IF SOMETHING GOES WRONG:

 - If you have problems that seem to be due to kernel bugs, please check
   the file MAINTAINERS to see if there is a particular person associated
   with the part of the kernel that you are having trouble with. If there
   isn't anyone listed there, then the second best thing is to mail
   them to me (torvalds@osdl.org), and possibly to any other relevant
   mailing-list or to the newsgroup.

 - In all bug-reports, *please* tell what kernel you are talking about,
   how to duplicate the problem, and what your setup is (use your common
   sense).  If the problem is new, tell me so, and if the problem is
   old, please try to tell me when you first noticed it.

 - If the bug results in a message like

	unable to handle kernel paging request at address C0000010
	Oops: 0002
	EIP:   0010:XXXXXXXX
	eax: xxxxxxxx   ebx: xxxxxxxx   ecx: xxxxxxxx   edx: xxxxxxxx
	esi: xxxxxxxx   edi: xxxxxxxx   ebp: xxxxxxxx
	ds: xxxx  es: xxxx  fs: xxxx  gs: xxxx
	Pid: xx, process nr: xx
	xx xx xx xx xx xx xx xx xx xx

   or similar kernel debugging information on your screen or in your
   system log, please duplicate it *exactly*.  The dump may look
   incomprehensible to you, but it does contain information that may
   help debugging the problem.  The text above the dump is also
   important: it tells something about why the kernel dumped code (in
   the above example it's due to a bad kernel pointer). More information
   on making sense of the dump is in Documentation/oops-tracing.txt

 - If you compiled the kernel with CONFIG_KALLSYMS you can send the dump
   as is, otherwise you will have to use the "ksymoops" program to make
   sense of the dump.  This utility can be downloaded from
   ftp://ftp.<country>.kernel.org/pub/linux/utils/kernel/ksymoops.
   Alternately you can do the dump lookup by hand:

 - In debugging dumps like the above, it helps enormously if you can
   look up what the EIP value means.  The hex value as such doesn't help
   me or anybody else very much: it will depend on your particular
   kernel setup.  What you should do is take the hex value from the EIP
   line (ignore the "0010:"), and look it up in the kernel namelist to
   see which kernel function contains the offending address.

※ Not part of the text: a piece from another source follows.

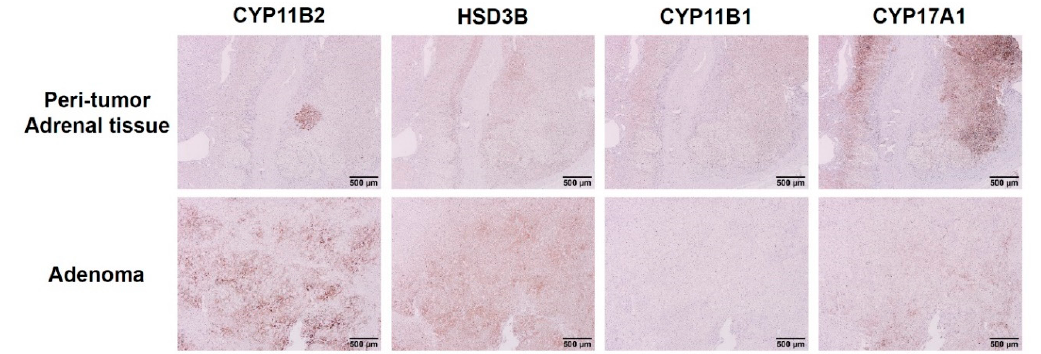
Figure 2. Immunohistochemical staining of CYP11B2, HSD3B, CYP11B1, and CYP17A1 in APA with KCNJ5 157-159delITE mutation. Comparing to the peri-tumoral adrenal tissue, the CYP11B2 and HSD3B staining were dominant in KCNJ5 157-159delITE mutant adenoma. There was no immunoreactivity of CYP11B1 and weak immunoreactivity of CYP17A1 presented in KCNJ5 157-159delITE mutated adenoma. Scale bar, 500 µ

   To find out the kernel function name, you'll need to find the system
   binary associated with the kernel that exhibited the symptom.  This is
   the file 'linux/vmlinux'.  To extract the namelist and match it against
   the EIP from the kernel crash, do:

		nm vmlinux | sort | less

   This will give you a list of kernel addresses sorted in ascending
   order, from which it is simple to find the function that contains the
   offending address.  Note that the address given by the kernel
   debugging messages will not necessarily match exactly with the
   function addresses (in fact, that is very unlikely), so you can't
   just 'grep' the list: the list will, however, give you the starting
   point of each kernel function, so by looking for the function that
   has a starting address lower than the one you are searching for but
   is followed by a function with a higher address you will find the one
   you want.  In fact, it may be a good idea to include a bit of
   "context" in your problem report, giving a few lines around the
   interesting one. 

   If you for some reason cannot do the above (you have a pre-compiled
   kernel image or similar), telling me as much about your setup as
   possible will help. 

 - Alternately, you can use gdb on a running kernel. (read-only; i.e. you
   cannot change values or set break points.) To do this, first compile the
   kernel with -g; edit arch/i386/Makefile appropriately, then do a "make
   clean". You'll also need to enable CONFIG_PROC_FS (via "make config").

   After you've rebooted with the new kernel, do "gdb vmlinux /proc/kcore".
   You can now use all the usual gdb commands. The command to look up the
   point where your system crashed is "l *0xXXXXXXXX". (Replace the XXXes
   with the EIP value.)

   gdb'ing a non-running kernel currently fails because gdb (wrongly)
   disregards the starting offset for which the kernel is compiled.